To not desire these roles at all exposes a heart that spurns femininity and God’s divine design. A woman's mothering and nurturing instinct is not a design flaw. In God’s sovereignty and providence, however, that does not always mean you will get married and have children.

'God gives many promises for those in Christ, but none of them includes a spouse. Yes, marriage is a wonderful gift and one worth praying for, but God doesn’t guarantee we will marry. Even for those who are given this gift, it is not promised for a lifetime, as many young widows can attest.’ [Kelly Needham]

Christ is to be our joy and portion in whatever season God has arranged for us (Lamentations 3:24). God never withholds good things from His children (Psalm 84:11).

Principle #2:

This one is on the guys.

To find a wife is to find a good thing and to obtain favour from the Lord. We live in a society where selfishness and self-centredness rule. Many men have also not viewed pursuing a wife as pursuing something excellent or worthy.

They tend to be apathetic and are delaying marriage for further studies, career climbing, selfish agendas and delayed manhood. (And then the church tends to lay the blame and burden at the feet of single women.)

Principle #3:

When motherhood becomes the highest calling, it is often pursued at the expense of marriage and becomes about a biological clock. This is a feminist approach and is ironic. Motherhood is pursued sans a husband; sperm donors and adoption become a solution for women wanting to be mothers, to give expression to their natural maternal desires. Single motherhood is applauded as noble and a valid choice. This pragmatic approach once again distorts God's divine design for the family.
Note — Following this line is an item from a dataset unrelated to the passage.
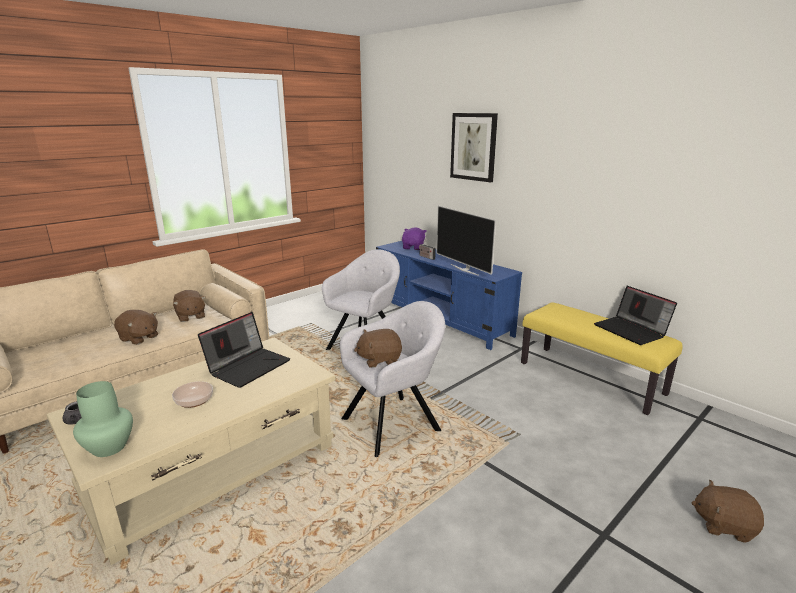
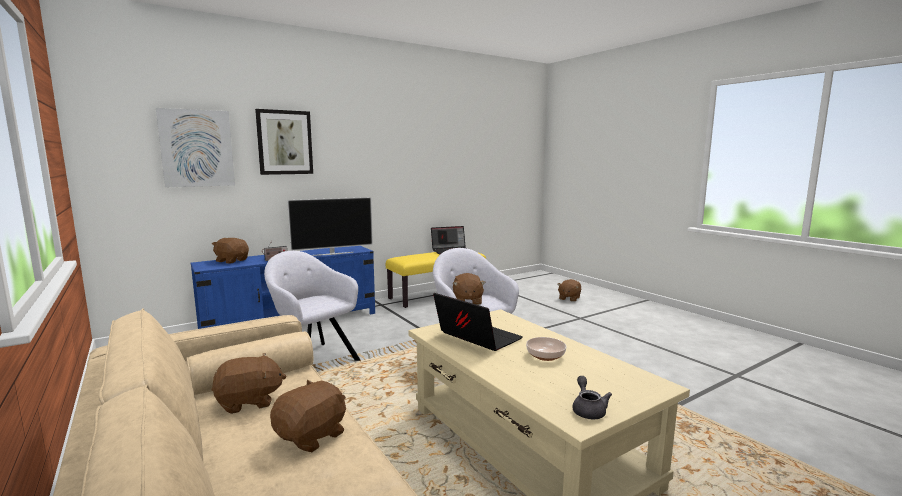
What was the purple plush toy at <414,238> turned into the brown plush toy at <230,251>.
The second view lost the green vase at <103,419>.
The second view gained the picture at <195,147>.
As Christian women, we need to be careful of misrepresenting God’s beautiful intent of marriage.

Marriage, not motherhood pre-dates the fall. Marriage, not motherhood is what God chose, pre-Creation, to give expression to His redemptive plan and to illustrate Christ’s love for the Church. Marriage uniquely displays the Gospel. This is God’s sovereign plan and we don’t get to mess with that.

We need to display this as beautiful and desirable.

‘Married womanhood (and motherhood) has a unique potential for magnifying Christ that single womanhood does not have. Single womanhood has its unique potential for magnifying Christ which married womanhood (and motherhood) does not have. True womanhood is too strategic. Don’t waste it. Your womanhood - your true womanhood –was made for the glory of Jesus Christ.' (John Piper)

Both will hear the words on that day, ‘Well done, good and faithful servant.’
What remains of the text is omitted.